▶ EXTRACT

☆ ☆ ☆

National Infrastructures Minister Uzi Landau said, “I want to remind everyone that we have Arab citizens in Israel, and that is completely acceptable. I don’t see any problem that there will be Jewish citizens in a Palestinian state, if it is established.”

After Abbas’s clarification that he was talking about a refusal to allow Israeli soldiers in a future Palestinian state, one government source pointed out that Prime Minister Binyamin Netanyahu said during his trip last week to Washington that the Palestinian desire for sovereignty and independence did not have to be in contradiction to Israel’s desire for security.

“Any peace treaty will have to take into account Israel’s legitimate self-defense requirements,” the source said. “They can’t be ignored. If Abbas said he will ignore them, then that is not a good sign, or a way to move forward.”

The official said there was no substitute for a long-term Israeli military presence along the Jordan River, and stressed that other countries – including Germany, Japan and South Korea – have had foreign soldiers on their territory, without viewing that as an infringement of their sovereignty.

Abbas, who was speaking to Arab League foreign ministers during an emergency meeting in Doha, Qatar, also reiterated his determination to go ahead with plans to ask the United Nations in September to recognize a Palestinian state along the June 4, 1967, lines.

The meeting was held at the request of the PA leadership, which is seeking Arab support for the UN bid.

Abbas’s remarks against the presence of Israelis in a future Palestinian state came in response to Netanyahu’s statements in Washington last week.

The prime minister declared that Israel would retain control over the Jordan Valley in any peace with the Palestinians. He also said that some settlements would stay in the West Bank.

Abbas criticized Netanyahu for “putting solutions to finalstatus issues before negotiating [with the Palestinians].”

☆ ☆ ☆

▶ Transcribed page listing
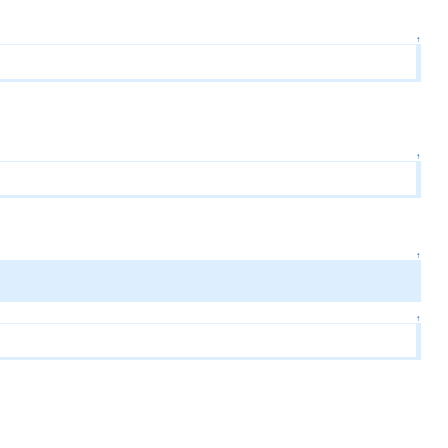
↑
↑
↑
↑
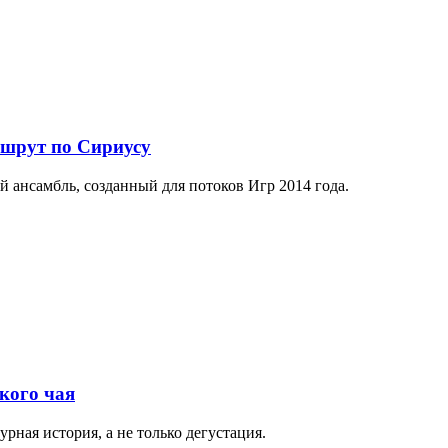
ршрут по Сириусу
й ансамбль, созданный для потоков Игр 2014 года.
кого чая
рная история, а не только дегустация.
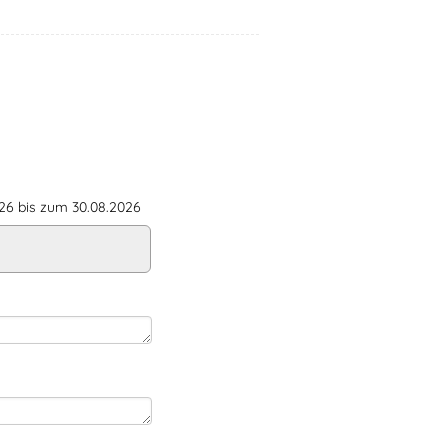
6 bis zum 30.08.2026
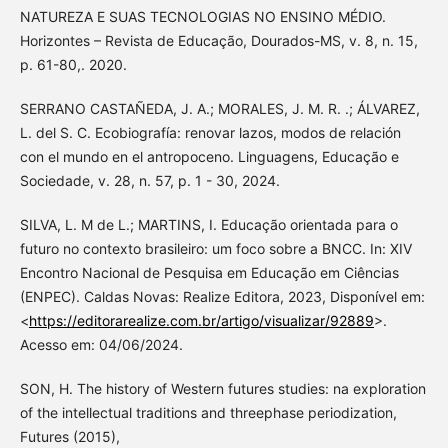
NATUREZA E SUAS TECNOLOGIAS NO ENSINO MÉDIO.
Horizontes – Revista de Educação, Dourados-MS, v. 8, n. 15,
p. 61-80,. 2020.
SERRANO CASTAÑEDA, J. A.; MORALES, J. M. R. .; ÁLVAREZ,
L. del S. C. Ecobiografía: renovar lazos, modos de relación
con el mundo en el antropoceno. Linguagens, Educação e
Sociedade, v. 28, n. 57, p. 1 - 30, 2024.
SILVA, L. M de L.; MARTINS, I. Educação orientada para o
futuro no contexto brasileiro: um foco sobre a BNCC. In: XIV
Encontro Nacional de Pesquisa em Educação em Ciências
(ENPEC). Caldas Novas: Realize Editora, 2023, Disponível em:
<
https://editorarealize.com.br/artigo/visualizar/92889
>.
Acesso em: 04/06/2024.
SON, H. The history of Western futures studies: na exploration
of the intellectual traditions and threephase periodization,
Futures (2015),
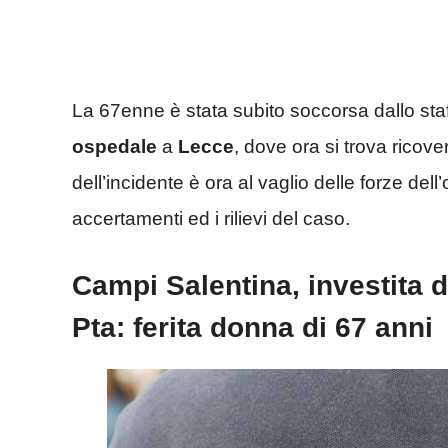
La 67enne è stata subito soccorsa dallo sta
ospedale
a
Lecce
, dove ora si trova ricove
dell’incidente è ora al vaglio delle forze dell’
accertamenti ed i rilievi del caso.
Campi Salentina, investita 
Pta: ferita donna di 67 anni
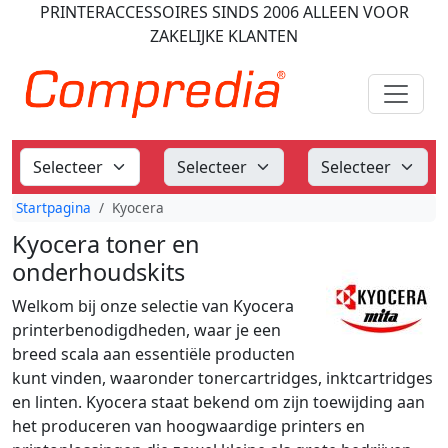
PRINTERACCESSOIRES
SINDS 2006
ALLEEN VOOR
ZAKELIJKE KLANTEN
Startpagina
Kyocera
Kyocera toner en
onderhoudskits
Welkom bij onze selectie van Kyocera
printerbenodigdheden, waar je een
breed scala aan essentiële producten
kunt vinden, waaronder tonercartridges, inktcartridges
en linten. Kyocera staat bekend om zijn toewijding aan
het produceren van hoogwaardige printers en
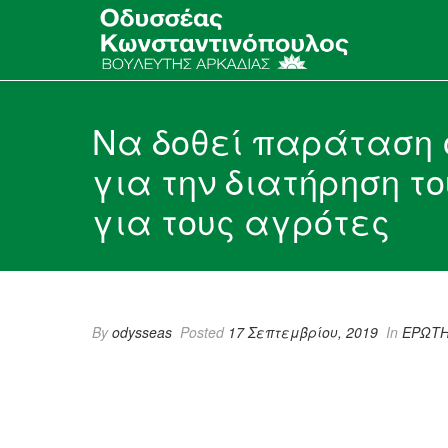
Να δοθεί παράταση 
για την διατήρηση τ
για τους αγρότες
By
odysseas
Posted
17 Σεπτεμβρίου, 2019
In
ΕΡΩΤΗ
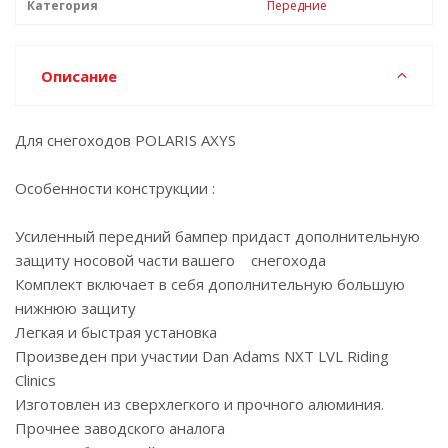
Категория
Передние
Описание
Для снегоходов POLARIS AXYS
Особенности конструкции :
Усиленный передний бампер придаст дополнительную
защиту носовой части вашего снегохода
Комплект включает в себя дополнительную большую
нижнюю защиту
Легкая и быстрая установка
Произведен при участии Dan Adams NXT LVL Riding
Clinics
Изготовлен из сверхлегкого и прочного алюминия.
Прочнее заводского аналога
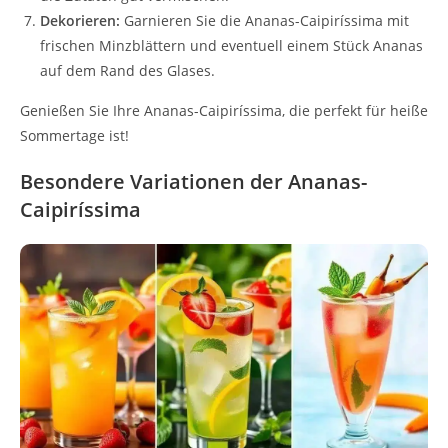
Dekorieren:
Garnieren Sie die Ananas-Caipiríssima mit
frischen Minzblättern und eventuell einem Stück Ananas
auf dem Rand des Glases.
Genießen Sie Ihre Ananas-Caipiríssima, die perfekt für heiße
Sommertage ist!
Besondere Variationen der Ananas-
Caipiríssima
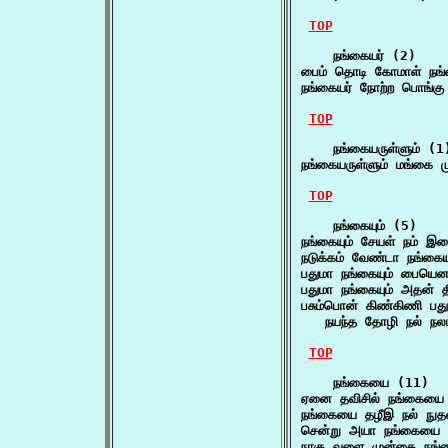
TOP
    நங்கையர் (2)

பைம் தொடி கோமாள் நங்
நங்கையர் நோற்ற பொங்கு
TOP
    நங்கையருள்ளும் (1)
நங்கையருள்ளும் மங்கை 
TOP
    நங்கையும் (5)

நங்கையும் சேயள் நம் 
நடுக்கம் வேண்டா நங்கையு
பதுமா நங்கையும் பையென
பதுமா நங்கையும் அதன் த
பசும்பொன் கிண்கிணி பதும
   நயந்த தோழி நல் நல
TOP
    நங்கையை (11)

ஏனை தவிசில் நங்கையை 
நங்கையை தழீஇ நல் நுதல
சென்று அயா நங்கையை 
நாகு வளை முன்கை நங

☆ ☆ ☆

Repeat the news excerpt about Abbas's remarks word for word, starting at the words "After Abbas’s clarification" and stopping after "of their sovereignty.".

After Abbas’s clarification that he was talking about a refusal to allow Israeli soldiers in a future Palestinian state, one government source pointed out that Prime Minister Binyamin Netanyahu said during his trip last week to Washington that the Palestinian desire for sovereignty and independence did not have to be in contradiction to Israel’s desire for security.

“Any peace treaty will have to take into account Israel’s legitimate self-defense requirements,” the source said. “They can’t be ignored. If Abbas said he will ignore them, then that is not a good sign, or a way to move forward.”

The official said there was no substitute for a long-term Israeli military presence along the Jordan River, and stressed that other countries – including Germany, Japan and South Korea – have had foreign soldiers on their territory, without viewing that as an infringement of their sovereignty.